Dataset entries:
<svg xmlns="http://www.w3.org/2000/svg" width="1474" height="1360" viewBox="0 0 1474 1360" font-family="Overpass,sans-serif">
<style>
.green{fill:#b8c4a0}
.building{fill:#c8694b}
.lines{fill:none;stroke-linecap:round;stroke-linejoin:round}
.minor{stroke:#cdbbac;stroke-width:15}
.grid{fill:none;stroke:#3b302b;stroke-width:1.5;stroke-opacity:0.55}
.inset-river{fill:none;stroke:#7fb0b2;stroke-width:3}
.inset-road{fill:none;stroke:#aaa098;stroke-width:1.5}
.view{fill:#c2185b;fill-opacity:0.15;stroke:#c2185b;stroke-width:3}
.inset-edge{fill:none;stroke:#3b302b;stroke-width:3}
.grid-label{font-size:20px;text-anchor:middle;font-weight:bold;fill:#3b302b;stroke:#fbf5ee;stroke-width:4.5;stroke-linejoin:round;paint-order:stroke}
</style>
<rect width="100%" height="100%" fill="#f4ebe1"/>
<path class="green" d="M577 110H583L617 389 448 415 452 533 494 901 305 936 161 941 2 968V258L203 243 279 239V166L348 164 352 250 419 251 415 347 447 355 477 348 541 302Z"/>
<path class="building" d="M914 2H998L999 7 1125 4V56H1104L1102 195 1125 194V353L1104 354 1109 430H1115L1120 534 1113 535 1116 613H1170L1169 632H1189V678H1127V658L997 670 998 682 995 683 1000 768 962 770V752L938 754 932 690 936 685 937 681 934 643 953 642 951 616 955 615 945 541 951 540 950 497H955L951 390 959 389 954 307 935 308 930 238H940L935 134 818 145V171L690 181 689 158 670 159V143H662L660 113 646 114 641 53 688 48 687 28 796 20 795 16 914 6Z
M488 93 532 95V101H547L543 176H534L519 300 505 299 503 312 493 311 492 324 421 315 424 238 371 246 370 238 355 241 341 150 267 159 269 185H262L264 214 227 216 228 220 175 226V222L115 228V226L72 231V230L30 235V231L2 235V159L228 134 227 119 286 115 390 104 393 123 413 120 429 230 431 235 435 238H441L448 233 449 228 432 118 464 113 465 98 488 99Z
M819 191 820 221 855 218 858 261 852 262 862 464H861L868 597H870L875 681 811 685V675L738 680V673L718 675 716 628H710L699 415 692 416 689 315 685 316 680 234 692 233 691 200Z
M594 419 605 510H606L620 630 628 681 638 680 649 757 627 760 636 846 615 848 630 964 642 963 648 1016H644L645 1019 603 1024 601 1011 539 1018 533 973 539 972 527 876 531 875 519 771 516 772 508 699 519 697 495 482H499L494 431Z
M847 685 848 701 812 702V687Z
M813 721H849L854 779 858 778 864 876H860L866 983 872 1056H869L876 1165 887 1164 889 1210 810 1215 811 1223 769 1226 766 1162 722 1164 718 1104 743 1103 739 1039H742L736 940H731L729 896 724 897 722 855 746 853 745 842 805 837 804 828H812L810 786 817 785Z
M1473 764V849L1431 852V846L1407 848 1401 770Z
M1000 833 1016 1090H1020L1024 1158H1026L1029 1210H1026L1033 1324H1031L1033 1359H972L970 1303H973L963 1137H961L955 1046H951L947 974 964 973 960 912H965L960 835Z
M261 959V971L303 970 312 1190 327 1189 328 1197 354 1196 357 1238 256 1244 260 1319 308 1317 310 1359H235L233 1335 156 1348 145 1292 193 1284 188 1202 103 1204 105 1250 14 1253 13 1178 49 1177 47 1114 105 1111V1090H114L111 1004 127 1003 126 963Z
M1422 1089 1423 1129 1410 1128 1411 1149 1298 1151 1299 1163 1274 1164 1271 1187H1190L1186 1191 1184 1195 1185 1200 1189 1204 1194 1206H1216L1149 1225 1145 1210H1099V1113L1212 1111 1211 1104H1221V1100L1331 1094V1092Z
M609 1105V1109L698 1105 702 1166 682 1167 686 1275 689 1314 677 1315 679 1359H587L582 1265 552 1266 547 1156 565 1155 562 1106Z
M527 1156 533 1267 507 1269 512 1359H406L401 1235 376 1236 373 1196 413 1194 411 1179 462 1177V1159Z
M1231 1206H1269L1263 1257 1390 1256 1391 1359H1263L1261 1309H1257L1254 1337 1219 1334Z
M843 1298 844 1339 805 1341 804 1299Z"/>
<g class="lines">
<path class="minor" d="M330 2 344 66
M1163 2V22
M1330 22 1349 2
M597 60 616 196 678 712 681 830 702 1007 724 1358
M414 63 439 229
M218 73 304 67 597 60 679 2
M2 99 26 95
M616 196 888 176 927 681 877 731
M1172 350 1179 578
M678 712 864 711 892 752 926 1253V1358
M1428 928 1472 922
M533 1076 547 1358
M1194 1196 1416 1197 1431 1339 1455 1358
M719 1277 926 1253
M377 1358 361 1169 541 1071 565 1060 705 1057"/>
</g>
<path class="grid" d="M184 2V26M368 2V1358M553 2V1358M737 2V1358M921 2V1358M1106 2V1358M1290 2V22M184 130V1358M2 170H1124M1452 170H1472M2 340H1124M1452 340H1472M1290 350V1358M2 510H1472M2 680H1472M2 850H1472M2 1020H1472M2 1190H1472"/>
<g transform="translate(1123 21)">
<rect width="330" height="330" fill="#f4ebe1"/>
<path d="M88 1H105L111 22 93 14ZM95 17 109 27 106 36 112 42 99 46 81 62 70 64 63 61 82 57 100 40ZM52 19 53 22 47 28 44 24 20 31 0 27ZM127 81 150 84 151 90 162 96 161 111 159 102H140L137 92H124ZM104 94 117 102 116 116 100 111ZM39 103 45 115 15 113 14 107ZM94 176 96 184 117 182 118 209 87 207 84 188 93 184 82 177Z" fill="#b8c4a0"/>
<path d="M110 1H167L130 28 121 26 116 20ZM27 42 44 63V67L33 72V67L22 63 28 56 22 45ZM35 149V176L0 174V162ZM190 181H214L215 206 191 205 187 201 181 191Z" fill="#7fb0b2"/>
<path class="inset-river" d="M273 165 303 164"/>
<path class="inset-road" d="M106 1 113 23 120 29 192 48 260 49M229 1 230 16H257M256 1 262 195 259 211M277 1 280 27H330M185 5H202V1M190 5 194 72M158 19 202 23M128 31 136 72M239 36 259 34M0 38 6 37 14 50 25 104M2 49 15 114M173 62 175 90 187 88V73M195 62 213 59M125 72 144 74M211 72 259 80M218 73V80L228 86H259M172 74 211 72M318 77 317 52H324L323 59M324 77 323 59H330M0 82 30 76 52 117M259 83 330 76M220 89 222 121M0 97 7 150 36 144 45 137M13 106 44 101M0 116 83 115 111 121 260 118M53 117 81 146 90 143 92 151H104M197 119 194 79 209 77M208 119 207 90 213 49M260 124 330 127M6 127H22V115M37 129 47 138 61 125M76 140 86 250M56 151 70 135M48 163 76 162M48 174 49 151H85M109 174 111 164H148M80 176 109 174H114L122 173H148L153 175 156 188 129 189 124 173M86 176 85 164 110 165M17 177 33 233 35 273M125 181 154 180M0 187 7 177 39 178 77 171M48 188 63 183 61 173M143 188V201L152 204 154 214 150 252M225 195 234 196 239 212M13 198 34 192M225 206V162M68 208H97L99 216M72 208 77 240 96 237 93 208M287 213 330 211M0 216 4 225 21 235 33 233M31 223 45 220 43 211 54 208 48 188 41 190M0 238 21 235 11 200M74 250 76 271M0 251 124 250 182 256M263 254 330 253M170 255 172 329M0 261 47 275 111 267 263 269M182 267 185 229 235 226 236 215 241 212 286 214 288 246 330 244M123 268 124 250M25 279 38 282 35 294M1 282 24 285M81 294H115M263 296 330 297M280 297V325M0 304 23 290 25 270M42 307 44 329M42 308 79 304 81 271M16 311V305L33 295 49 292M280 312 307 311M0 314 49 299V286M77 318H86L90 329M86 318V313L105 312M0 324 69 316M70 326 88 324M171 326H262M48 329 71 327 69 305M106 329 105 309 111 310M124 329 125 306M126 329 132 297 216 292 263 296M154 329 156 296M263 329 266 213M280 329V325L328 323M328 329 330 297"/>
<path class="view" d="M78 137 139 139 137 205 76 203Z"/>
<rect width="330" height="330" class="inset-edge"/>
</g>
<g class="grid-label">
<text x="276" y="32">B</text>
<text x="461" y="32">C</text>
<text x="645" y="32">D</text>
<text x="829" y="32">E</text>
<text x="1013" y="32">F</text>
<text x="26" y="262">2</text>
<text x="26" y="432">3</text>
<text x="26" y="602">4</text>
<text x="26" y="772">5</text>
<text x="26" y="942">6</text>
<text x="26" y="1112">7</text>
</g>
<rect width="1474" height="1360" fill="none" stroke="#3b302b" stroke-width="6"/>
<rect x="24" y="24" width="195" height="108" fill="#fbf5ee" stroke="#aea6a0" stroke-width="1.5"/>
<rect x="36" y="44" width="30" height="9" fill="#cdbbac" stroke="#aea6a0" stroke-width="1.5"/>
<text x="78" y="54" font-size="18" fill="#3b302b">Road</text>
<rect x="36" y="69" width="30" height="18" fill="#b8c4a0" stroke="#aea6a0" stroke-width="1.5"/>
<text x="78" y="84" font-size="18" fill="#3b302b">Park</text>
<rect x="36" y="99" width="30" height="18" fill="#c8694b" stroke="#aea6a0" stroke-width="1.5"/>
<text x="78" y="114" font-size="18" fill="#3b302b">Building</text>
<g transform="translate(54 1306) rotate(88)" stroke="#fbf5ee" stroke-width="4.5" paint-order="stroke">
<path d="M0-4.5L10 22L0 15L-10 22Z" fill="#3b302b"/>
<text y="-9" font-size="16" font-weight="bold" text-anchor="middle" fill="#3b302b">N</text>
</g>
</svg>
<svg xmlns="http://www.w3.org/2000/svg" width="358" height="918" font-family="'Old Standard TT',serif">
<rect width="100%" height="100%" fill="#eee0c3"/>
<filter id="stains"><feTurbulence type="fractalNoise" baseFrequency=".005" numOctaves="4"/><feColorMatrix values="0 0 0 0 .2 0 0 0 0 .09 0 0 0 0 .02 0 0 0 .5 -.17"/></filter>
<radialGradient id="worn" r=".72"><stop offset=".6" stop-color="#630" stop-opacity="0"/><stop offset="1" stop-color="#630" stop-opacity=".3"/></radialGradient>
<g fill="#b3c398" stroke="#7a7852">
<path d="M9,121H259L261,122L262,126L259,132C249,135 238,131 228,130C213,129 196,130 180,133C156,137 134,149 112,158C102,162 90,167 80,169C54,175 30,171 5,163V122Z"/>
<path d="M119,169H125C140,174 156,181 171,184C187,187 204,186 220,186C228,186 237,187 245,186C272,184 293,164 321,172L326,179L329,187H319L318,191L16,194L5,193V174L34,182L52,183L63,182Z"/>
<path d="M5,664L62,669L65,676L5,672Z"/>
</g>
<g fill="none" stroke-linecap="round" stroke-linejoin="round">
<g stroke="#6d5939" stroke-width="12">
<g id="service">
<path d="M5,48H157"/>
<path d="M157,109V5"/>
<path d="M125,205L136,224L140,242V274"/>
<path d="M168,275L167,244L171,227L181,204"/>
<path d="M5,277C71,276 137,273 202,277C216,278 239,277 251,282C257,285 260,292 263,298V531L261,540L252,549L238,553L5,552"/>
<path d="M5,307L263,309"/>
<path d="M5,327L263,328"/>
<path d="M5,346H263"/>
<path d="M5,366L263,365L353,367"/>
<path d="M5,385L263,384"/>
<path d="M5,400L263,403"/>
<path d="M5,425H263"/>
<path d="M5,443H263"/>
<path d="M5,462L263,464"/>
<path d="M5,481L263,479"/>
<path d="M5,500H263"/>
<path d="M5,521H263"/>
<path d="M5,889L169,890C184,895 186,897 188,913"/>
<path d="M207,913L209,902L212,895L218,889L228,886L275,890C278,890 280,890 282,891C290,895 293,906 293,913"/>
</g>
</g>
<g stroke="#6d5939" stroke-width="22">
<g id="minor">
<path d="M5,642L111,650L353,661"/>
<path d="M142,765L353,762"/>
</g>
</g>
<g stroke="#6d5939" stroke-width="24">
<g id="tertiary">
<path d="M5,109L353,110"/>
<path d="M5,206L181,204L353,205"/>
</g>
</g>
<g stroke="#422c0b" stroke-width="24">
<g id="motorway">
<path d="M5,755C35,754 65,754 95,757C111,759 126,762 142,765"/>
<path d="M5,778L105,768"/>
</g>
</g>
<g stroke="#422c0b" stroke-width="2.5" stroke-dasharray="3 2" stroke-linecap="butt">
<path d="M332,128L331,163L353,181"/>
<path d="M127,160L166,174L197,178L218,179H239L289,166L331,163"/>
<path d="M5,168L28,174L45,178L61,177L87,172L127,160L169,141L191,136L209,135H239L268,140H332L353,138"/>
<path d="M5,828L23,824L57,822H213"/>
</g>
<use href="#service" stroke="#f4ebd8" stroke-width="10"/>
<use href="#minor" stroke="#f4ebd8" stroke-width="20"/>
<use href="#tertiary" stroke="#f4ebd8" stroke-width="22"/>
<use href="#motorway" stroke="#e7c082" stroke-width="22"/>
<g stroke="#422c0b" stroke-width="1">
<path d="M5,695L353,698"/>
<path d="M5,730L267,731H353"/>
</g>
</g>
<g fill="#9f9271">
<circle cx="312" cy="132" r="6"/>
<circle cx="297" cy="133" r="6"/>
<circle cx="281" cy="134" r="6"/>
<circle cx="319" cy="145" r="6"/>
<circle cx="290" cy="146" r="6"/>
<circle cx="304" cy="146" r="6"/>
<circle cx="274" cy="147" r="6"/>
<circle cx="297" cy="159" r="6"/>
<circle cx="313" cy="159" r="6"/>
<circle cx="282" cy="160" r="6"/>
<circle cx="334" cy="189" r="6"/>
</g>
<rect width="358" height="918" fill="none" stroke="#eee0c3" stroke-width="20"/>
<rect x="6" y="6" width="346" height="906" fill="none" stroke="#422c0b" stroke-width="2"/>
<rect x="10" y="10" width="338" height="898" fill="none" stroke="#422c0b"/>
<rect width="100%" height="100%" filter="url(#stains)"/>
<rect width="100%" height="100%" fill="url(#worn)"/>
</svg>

- [TASK DETAILS]: Your task is to copy every line of the entries that contains the string "lines".

- [RESPONSE FOR THIS EXERCISE]:
.lines{fill:none;stroke-linecap:round;stroke-linejoin:round}
<g class="lines">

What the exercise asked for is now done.